"Nothing is original. Steal from anywhere that resonates with inspiration or fuels your imagination. Devour old films, new films, music, books, paintings, photographs, poems, dreams, random conversations, architecture, bridges, street signs, trees, clouds, bodies of water, light and shadows. Select only things to steal from that speak directly to your soul. If you do this, your work (and theft) will be authentic. Authenticity is invaluable; originality is nonexistent. And don’t bother concealing your thievery – celebrate it if you feel like it."
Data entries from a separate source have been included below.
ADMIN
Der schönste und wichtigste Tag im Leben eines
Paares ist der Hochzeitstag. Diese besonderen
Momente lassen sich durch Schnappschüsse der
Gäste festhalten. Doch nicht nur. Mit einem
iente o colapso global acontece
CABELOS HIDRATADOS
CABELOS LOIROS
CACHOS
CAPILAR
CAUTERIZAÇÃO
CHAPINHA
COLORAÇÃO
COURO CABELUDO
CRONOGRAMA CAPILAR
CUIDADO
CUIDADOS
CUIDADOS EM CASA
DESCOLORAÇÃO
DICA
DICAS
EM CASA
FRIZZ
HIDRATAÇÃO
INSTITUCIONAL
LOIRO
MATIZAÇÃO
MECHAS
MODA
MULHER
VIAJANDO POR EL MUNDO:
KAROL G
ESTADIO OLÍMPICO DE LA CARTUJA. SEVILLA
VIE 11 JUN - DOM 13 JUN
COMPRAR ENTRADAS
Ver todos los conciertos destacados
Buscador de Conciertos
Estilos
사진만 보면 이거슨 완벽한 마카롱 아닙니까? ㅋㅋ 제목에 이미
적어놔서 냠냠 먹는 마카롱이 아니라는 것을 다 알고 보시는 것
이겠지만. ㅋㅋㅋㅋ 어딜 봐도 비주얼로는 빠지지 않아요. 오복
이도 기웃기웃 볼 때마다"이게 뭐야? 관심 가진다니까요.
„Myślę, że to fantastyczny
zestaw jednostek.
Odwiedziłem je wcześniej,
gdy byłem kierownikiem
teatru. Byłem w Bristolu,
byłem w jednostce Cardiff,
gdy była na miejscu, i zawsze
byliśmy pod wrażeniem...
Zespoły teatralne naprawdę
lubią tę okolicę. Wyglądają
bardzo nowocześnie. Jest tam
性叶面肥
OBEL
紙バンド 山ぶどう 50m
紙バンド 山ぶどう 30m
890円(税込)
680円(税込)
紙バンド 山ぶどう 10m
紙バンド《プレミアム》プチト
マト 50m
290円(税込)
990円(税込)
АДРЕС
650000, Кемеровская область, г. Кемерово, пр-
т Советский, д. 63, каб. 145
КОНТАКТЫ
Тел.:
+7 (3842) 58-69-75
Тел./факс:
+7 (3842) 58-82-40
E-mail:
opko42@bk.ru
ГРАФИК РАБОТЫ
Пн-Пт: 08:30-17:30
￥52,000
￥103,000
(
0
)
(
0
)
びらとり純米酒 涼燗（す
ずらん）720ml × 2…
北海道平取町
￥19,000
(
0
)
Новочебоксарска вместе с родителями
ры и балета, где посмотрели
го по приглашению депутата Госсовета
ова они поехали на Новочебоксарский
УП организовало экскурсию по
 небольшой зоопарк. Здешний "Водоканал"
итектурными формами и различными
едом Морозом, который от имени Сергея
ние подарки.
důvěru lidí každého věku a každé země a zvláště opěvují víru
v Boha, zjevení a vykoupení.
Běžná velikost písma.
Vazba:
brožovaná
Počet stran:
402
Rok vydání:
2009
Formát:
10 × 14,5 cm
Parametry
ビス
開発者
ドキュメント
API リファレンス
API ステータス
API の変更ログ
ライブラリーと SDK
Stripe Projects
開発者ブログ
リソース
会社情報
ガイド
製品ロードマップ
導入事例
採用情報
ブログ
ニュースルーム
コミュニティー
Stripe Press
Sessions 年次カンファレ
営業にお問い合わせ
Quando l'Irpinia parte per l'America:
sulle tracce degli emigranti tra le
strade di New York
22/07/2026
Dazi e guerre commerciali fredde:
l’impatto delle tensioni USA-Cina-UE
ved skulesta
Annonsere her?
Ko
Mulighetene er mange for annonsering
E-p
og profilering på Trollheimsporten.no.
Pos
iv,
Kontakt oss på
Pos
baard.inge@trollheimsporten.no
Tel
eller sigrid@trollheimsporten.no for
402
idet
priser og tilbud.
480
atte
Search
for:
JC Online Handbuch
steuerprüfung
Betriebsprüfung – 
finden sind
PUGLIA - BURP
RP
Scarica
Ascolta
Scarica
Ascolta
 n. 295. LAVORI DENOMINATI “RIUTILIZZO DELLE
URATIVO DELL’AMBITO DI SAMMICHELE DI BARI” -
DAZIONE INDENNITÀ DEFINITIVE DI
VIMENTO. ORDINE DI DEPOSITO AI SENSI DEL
Jim Jarmusch is a director, producer, and screenwriter. He’s been at the forefront of independent and alternative cinema since the early 1980s, and his university film “Permanent Vacation” (1980), made for just $12,000 launched him onto many talents-to-watch lists. He went on to create “Stranger Than Paradise” and “Down By Law” which both carved out his signature style of long continuous shots which ran for several minutes. Jarmusch has always had a way of seeing the world though his films like an outsider, his shots often have long silences and follow characters while walking, as if Jarmusch is an alien, or voyeur from another time and place. In a 2005 interview with The New York Times, “Down by Law” star Tom Waits said of Jarmusch, “The key, I think, to Jim, is that he went gray when he was 15 … As a result, he always felt like an immigrant in the teenage world. He’s been an immigrant – a benign, fascinated foreigner – ever since. And all his films are about that.”
The above quote by Jarmusch , from his 5 “Golden Rules” is an insight into how he we can find originality by submerging ourselves (and eventually stealing from) multiple works of art. He essentially says, steal all you want, as long as the theft sparks something in your imagination.